Now, as a late bloomer to Christ, I can’t help but think about those who might be going to their very first Easter service this Sunday. It might be easy to look at them and think about their unfamiliar faces, or how perhaps the only other time we’ve seen them was at services during Christmas.

It might be tempting to think of them as CEOs and shake our heads.

But because I’ve been on the receiving side of this assumption, I’d like to suggest a different way of thinking about people who might fit this description.

Each of these people has been nudged by God in some way, and that is something to praise and celebrate. Those discovering Christ have to start somewhere. What better time than Holy Week? I choose to see the good in their participation and will make a conscious effort to welcome and encourage new faces instead of assume their attendance is fleeting or ceremonial. The last thing I want to do is crush their enthusiasm and hope as mine was shamed long ago.

The way God nudges people continues to humble and amaze me. His knack for meeting people where they are, at the perfect place and time, is unrivaled. I pray that those who are nudged to attend Easter services this Sunday receive the kindness and nurturing they need to deepen their relationship with Christ throughout the coming year.

On Lent and Going Deeper

As a late bloomer, this is the first year I’ve actively participated in the season of Lent. Before then, I simply knew that some of my friends would give up a vice — caffeine, sweets, and alcohol were the most common — for a tortuous 40 days.

“Why are they doing this?” I wondered. And yet, I didn’t ask because I was afraid of looking foolish or, worse yet, offending someone (after my cringe-worthy faux pas on a long-ago Ash Wednesday, my fear of offending was palpable).

I assumed the “giving up” was to evoke some kind of transformation. But I was confused when I saw people go right back to their vices when the Lenten season came to a close. What was transformed? I felt I was missing something.

(c) James Chan

(c) James Chan

Fortunately, I stumbled upon an eloquent article by the Women of the Evangelical Lutheran Church of America called Looking into the Mirror: A Lenten Reflection. Here, I learned that Lent is more about realigning our relationship with God than tackling a specific vice.

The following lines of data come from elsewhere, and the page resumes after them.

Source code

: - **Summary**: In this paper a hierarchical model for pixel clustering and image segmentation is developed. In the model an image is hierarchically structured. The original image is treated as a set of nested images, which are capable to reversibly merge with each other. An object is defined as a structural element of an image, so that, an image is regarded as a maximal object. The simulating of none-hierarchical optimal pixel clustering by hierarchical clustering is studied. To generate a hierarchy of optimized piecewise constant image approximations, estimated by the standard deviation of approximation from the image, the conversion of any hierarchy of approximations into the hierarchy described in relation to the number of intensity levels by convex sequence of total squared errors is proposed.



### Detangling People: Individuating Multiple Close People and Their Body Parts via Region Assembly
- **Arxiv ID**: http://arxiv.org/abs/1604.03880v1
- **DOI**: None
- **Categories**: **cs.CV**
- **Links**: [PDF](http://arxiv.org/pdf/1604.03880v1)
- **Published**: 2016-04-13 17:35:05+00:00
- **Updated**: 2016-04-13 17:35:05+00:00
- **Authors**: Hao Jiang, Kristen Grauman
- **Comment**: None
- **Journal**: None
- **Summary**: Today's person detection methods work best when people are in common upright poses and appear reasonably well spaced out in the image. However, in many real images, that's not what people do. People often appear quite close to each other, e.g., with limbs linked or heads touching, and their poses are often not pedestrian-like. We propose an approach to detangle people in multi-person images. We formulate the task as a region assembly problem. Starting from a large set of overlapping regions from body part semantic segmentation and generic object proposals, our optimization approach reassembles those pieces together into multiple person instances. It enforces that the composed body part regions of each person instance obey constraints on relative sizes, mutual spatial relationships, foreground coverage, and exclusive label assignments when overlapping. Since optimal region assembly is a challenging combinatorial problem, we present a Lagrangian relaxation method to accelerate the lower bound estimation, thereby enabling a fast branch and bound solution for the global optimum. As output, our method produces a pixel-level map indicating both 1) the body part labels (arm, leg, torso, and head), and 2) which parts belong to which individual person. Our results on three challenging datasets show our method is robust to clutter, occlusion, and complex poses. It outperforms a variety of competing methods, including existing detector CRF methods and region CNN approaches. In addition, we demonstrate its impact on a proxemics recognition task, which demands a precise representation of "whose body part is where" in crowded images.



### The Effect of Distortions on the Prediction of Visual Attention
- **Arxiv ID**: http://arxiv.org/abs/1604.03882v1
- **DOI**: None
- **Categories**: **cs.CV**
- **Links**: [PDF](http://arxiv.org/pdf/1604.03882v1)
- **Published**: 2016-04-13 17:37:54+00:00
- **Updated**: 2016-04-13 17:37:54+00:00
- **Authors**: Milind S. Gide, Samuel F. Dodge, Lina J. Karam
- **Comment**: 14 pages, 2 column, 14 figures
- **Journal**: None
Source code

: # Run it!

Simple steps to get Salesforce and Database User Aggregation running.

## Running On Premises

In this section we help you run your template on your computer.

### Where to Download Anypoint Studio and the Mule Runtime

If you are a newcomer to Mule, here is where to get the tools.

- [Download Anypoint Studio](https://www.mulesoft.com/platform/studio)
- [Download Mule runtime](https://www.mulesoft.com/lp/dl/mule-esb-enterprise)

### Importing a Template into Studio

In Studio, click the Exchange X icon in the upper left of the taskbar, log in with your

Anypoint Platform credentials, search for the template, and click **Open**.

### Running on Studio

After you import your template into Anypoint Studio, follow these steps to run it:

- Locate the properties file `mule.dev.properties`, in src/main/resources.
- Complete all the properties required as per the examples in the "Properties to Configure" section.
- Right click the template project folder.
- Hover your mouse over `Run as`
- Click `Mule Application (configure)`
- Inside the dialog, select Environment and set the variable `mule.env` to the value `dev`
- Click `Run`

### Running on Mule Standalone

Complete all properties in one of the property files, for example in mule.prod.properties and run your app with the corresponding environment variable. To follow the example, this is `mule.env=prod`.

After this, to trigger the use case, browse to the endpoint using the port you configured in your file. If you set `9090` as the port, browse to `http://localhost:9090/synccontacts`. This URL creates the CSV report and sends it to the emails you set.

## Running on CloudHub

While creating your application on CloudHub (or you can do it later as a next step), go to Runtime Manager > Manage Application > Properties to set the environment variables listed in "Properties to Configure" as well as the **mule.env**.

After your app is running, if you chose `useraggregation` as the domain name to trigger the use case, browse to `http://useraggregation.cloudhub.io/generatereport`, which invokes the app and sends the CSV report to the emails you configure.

Sure, I could choose to deprive myself of a tangible item as a way of contemplating what I really needed versus what I simply wanted. But as a late bloomer, I felt I needed to go deeper.

The article explained that Lent entails reflection, repentance, and renewal. We must look into the mirror and face the demons that have been tormenting us and surrender them over to God.

And so — although I certainly could have used a 40-day hiatus from Oberweis ice cream — I opted to make a list of the events in my life that haunt me.

Things I’ve done. Things done to me. Things I’ve seen and participated in that I wish I could erase. Things in the past that still hold power over my sense of self-worth.

And then, I devoted myself to spending time each day praying about these things in the context of three forms of forgiveness.

I told God all about each thing that happened (even though He already knew, of course). Then, I repented for the role I played in each event and asked for forgiveness. I also prayed for the Holy Spirit to fill me with forgiveness for the people who hurt me, and asked that they be blessed. Finally, I prayed for the capacity to forgive myself and to surrender over to God any guilt and shame I had been harboring within my heart.

It hasn’t been easy (there’s a reason we avoid facing our demons; it’s painful) — and I’m not done yet. But it has been truly transformative. I feel closer to God than ever before, and the stunning gift of salvation through Christ has renewed my sense of purpose.

I have nothing against giving up a specific vice for Lent, and I may try that some day. But for me, a bit of God-searching helped me realize that this year, the real vice I needed to let go of was the past.